Id recommend the Ember as well except the left handed thing. I don't think they had a LH version as well. I am sure you have already confirmed he is left eye dominate and not just left handed. That another whole kettle of fish but just want to confirm.


----------



## 50CalTy (Sep 19, 2014)

My son is 12, since he was 9 has be shooting the Mission Craz. He’s a lefty too. I’ve never had any issues. Adjust it once a year and left him shoot. Shoots in 4H during the Fall/Winter. For what you pay they are really nice bows. I’d follow your shop recommendation and get him one.


----------



## Zim32 (3 mo ago)

Thanks for the info, I'm looking to get a bow for my kids as well👍


----------



## Bullhead-44 (Jan 26, 2018)

What is the setup you guys that are running the missions? I have a whisker biscuit for my 11 yr old and older truglo sight, the sight is bottomed out and cannot get it to hit. Even had a “reputable “ bow shop set it up for her. It just hits super low, hoping to get this all figured out.
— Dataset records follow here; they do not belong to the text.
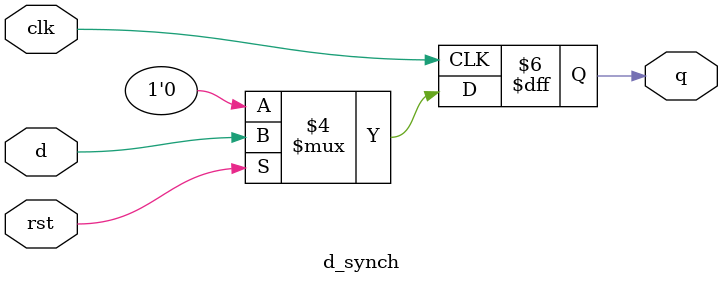
<source format=v>
`timescale 1s/1ns



module d_synch(input d,clk,rst,output reg q);


always@(posedge clk)
begin
if(!rst)
q<=0;
else
q<=d;

end
endmodule

</source>
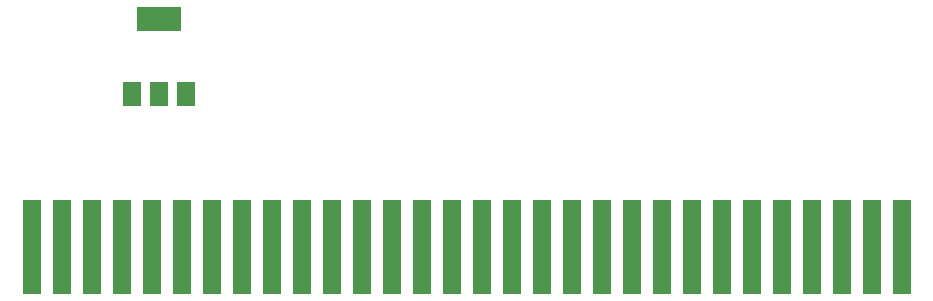
<source format=gtp>
%TF.GenerationSoftware,KiCad,Pcbnew,(6.0.8)*%
%TF.CreationDate,2022-11-06T06:38:11+07:00*%
%TF.ProjectId,TS_Ext_EPM3032,54535f45-7874-45f4-9550-4d333033322e,1.2*%
%TF.SameCoordinates,Original*%
%TF.FileFunction,Paste,Top*%
%TF.FilePolarity,Positive*%
%FSLAX46Y46*%
G04 Gerber Fmt 4.6, Leading zero omitted, Abs format (unit mm)*
G04 Created by KiCad (PCBNEW (6.0.8)) date 2022-11-06 06:38:11*
%MOMM*%
%LPD*%
G01*
G04 APERTURE LIST*
%ADD10R,1.600000X8.000000*%
%ADD11R,1.500000X2.000000*%
%ADD12R,3.800000X2.000000*%
G04 APERTURE END LIST*
D10*
%TO.C,J3*%
X36830000Y-95478600D03*
X39370000Y-95478600D03*
X41910000Y-95478600D03*
X44450000Y-95478600D03*
X46990000Y-95478600D03*
X49530000Y-95478600D03*
X52070000Y-95478600D03*
X54610000Y-95478600D03*
X57150000Y-95478600D03*
X59690000Y-95478600D03*
X62230000Y-95478600D03*
X64770000Y-95478600D03*
X67310000Y-95478600D03*
X69850000Y-95478600D03*
X72390000Y-95478600D03*
X74930000Y-95478600D03*
X77470000Y-95478600D03*
X80010000Y-95478600D03*
X82550000Y-95478600D03*
X85090000Y-95478600D03*
X87630000Y-95478600D03*
X90170000Y-95478600D03*
X92710000Y-95478600D03*
X95250000Y-95478600D03*
X97790000Y-95478600D03*
X100330000Y-95478600D03*
X102870000Y-95478600D03*
X105410000Y-95478600D03*
X107950000Y-95478600D03*
X110490000Y-95478600D03*
%TD*%
D11*
%TO.C,U2*%
X45325000Y-82525000D03*
D12*
X47625000Y-76225000D03*
D11*
X47625000Y-82525000D03*
X49925000Y-82525000D03*
%TD*%
M02*

</source>
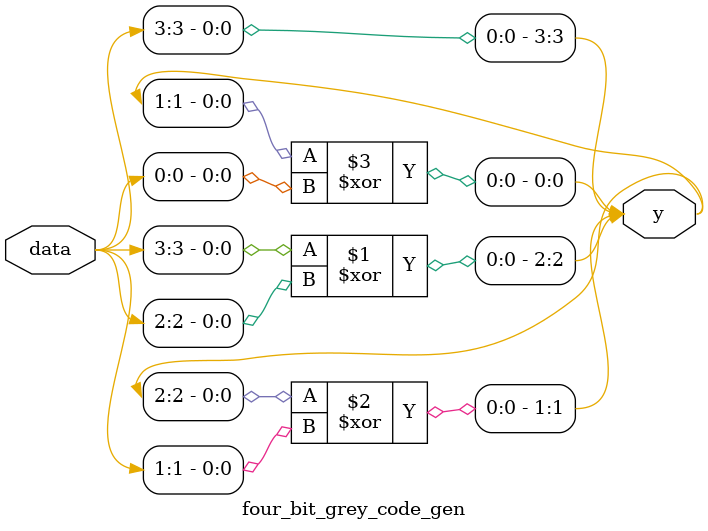
<source format=v>
module four_bit_grey_code_gen(data, y);
  input [3:0] data;
  output [3:0] y;
  assign y[3]=data[3];
  xor x1(y[2], y[3], data[2]);
  xor x2(y[1], y[2], data[1]);
  xor x3(y[0], y[1], data[0]);
endmodule

</source>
Or go a different route


----------



## BigFish7 (Oct 19, 2017)

Bullhead-44 said:


> What is the setup you guys that are running the missions? I have a whisker biscuit for my 11 yr old and older truglo sight, the sight is bottomed out and cannot get it to hit. Even had a “reputable “ bow shop set it up for her. It just hits super low, hoping to get this all figured out. Or go a different route


Have you tried moving the bolts to the forward most position on the sight? Like the bolts that mount the sight onto the riser, make sure they’re in the forward hole instead of the back hole, moves the sight window 1” closer to the riser and lifts the pins back towards the top instead of completely bottomed out.


----------



## Bullhead-44 (Jan 26, 2018)

I hadn’t thought of that! I’ll give it a shot and see, thanks


----------



## Joshj20 (3 mo ago)

Diamond infinite edge is a great starter bow, lots of adjustability


----------



## NockWorst (3 mo ago)

Joshj20 said:


> Diamond infinite edge is a great starter bow, lots of adjustability


My wife has one that she turns down to 28-29 lb. DW for shooting NASP arrows. Our grandson cranks it up to about 40 for right now. Good bow with a wide range of draw weight and draw length.


----------



## dleach1407 (Jan 15, 2014)

Bear Royale is a nice bow. I would recommend checking them out. I just gave one to my niece. It's a nice, light, small frame bow.


----------



## IJK (2 mo ago)

I would recommend a mission hammr or a elite Amber


----------



## bowman2 (2 mo ago)

I have been using a bear cruzer for almosta year and I would reccomend that for a youth. It is not the greatest bow for someone that is looking for the best of the best, but if he is going to be changing poundages and draw lengths as he grows, it is a decent option and has plenty of speed and accuracy to take a deer within 30 yards with practice.


----------